Assumptions and Potential Pitfalls
Several assumptions underpin this message that deserve scrutiny. First, the NCCL environment variables were sourced from training configurations (EAGLE-3 training patches) and applied to inference. While NCCL is used for similar collective operations in both contexts, the communication patterns differ — training involves gradient synchronization across all GPUs after every backward pass, while inference involves activation transfer between shards during the forward pass. The optimal settings may not be identical.
Second, the host-level PCIe MaxReadReq setting was applied with a potentially incorrect command. In the message immediately following ([msg 11341]), the assistant realizes that its initial setpci command may have clobbered other bits in the PCIe Device Control register. The correction uses bitwise masking ((0x$cur & 0x8FFF) | 0x5000) to preserve the existing register state while modifying only the MaxReadReq bits. This is a subtle but important fix — writing arbitrary values to PCIe configuration registers can cause unpredictable behavior, including system instability.
Third, the assistant assumes that the improvements seen at TP4 will generalize to TP8. This is not guaranteed — TP8 introduces additional communication overhead (more GPUs, more all-reduce operations, cross-NUMA traffic) that may diminish the relative benefit of NCCL tuning.
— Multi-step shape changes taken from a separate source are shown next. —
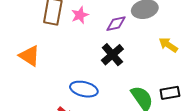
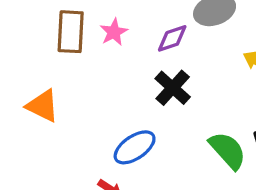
blue ellipse: (84, 89) -> (135, 147), turned -40

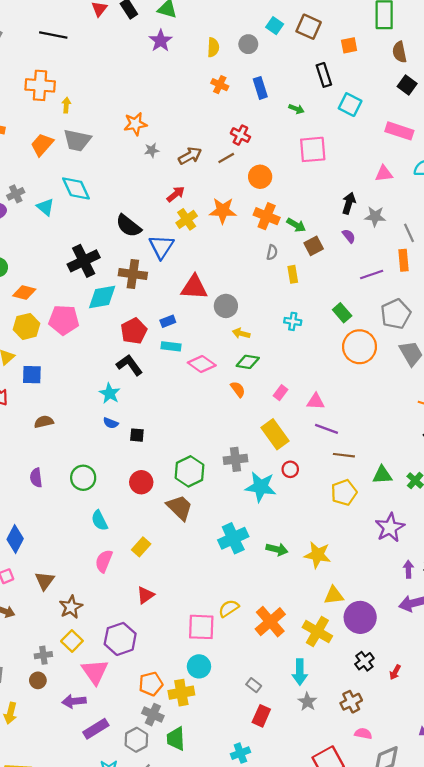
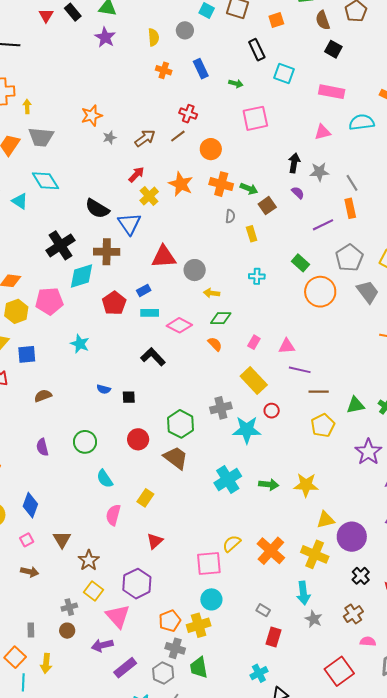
orange star: (223, 211) -> (181, 184), turned 30
black L-shape: (129, 365) -> (153, 357), moved
cyan star: (110, 393) -> (80, 344), moved

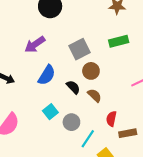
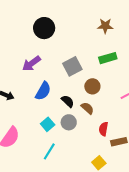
brown circle: (91, 71) -> (92, 86), moved
gray circle: (71, 122) -> (69, 122), moved
cyan line: (88, 139) -> (49, 151), moved

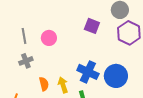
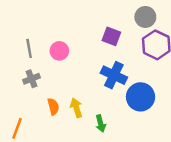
blue cross: (88, 72) -> (114, 75), moved

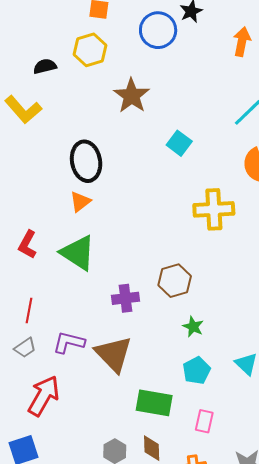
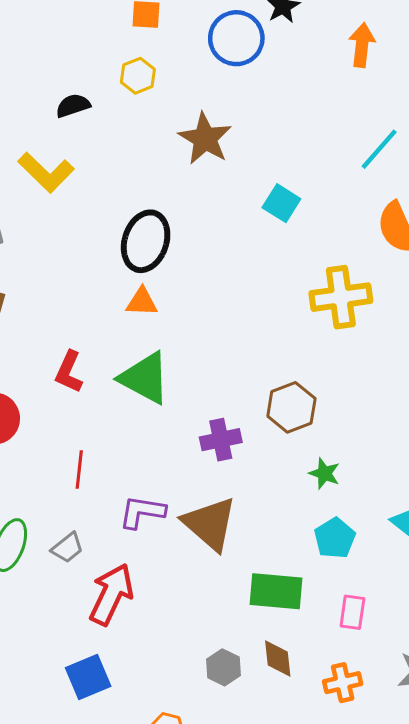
yellow hexagon: (90, 50) -> (138, 76), size x0.7
black ellipse: (86, 161) -> (146, 241), turned 33
orange triangle: (80, 202) -> (142, 302), turned 45
gray trapezoid: (25, 348) -> (67, 548), moved

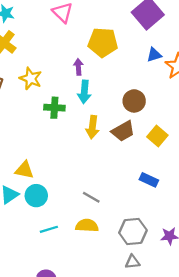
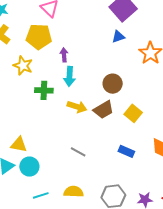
yellow pentagon: (103, 42) -> (39, 37), moved
blue triangle: (154, 55) -> (118, 37), moved
yellow arrow: (92, 127) -> (77, 107), turned -78
gray line: (91, 197) -> (78, 152), moved

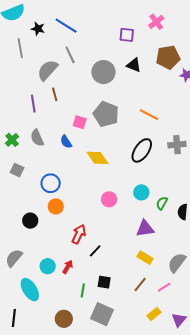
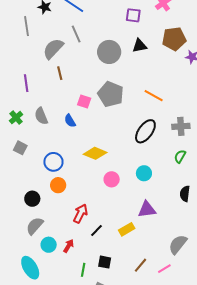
black triangle: (134, 65) -> (140, 46), turned -35
purple line: (33, 104) -> (26, 83), moved
yellow diamond: (97, 158) -> (95, 153), moved, turned -35
green semicircle: (162, 203) -> (180, 156), moved
gray semicircle: (14, 258) -> (35, 226), moved
yellow rectangle: (145, 258) -> (127, 229), moved, turned -63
The TP8 results (which follow in subsequent messages) will tell this story.
The Thinking Process Visible in the Message
The assistant's reasoning is evident in the structure of the message itself. It presents data before interpretation, showing the raw numbers before drawing conclusions. The table format — with before/after columns and delta percentages — reflects a methodical, scientific approach to performance analysis. The explicit highlighting of the 18.5% concurrency improvement (bolded in the original) signals that the assistant recognizes this as the most significant finding.
The decision to proceed directly to TP8 without waiting for user confirmation reflects an understanding of the session's momentum. The user had already approved the NCCL tuning investigation and was expecting benchmark results. By presenting the TP4 improvements and immediately launching TP8, the assistant maintains the workflow's cadence — a pattern of "measure, tune, measure again, scale up" that characterizes effective performance engineering.
Conclusion
Message [msg 11340] is a microcosm of the entire benchmarking session: it combines infrastructure recovery (the NCCL tuning was only possible after fixing the cgroup issue and re-downloading the model), data-driven validation (the before/after table), and forward-looking execution (launching TP8). The 18.5% concurrency improvement from NCCL tuning is the headline result, but the deeper insight is that the value of communication optimization scales with the complexity of the speculative decoding algorithm. DDTree's dynamic tree construction creates more opportunities for NCCL tuning to make a difference, and under concurrency pressure, those improvements compound dramatically. This message marks the transition from "does it work?" to "how fast can it go?" — the inflection point where a research benchmark becomes a production deployment candidate.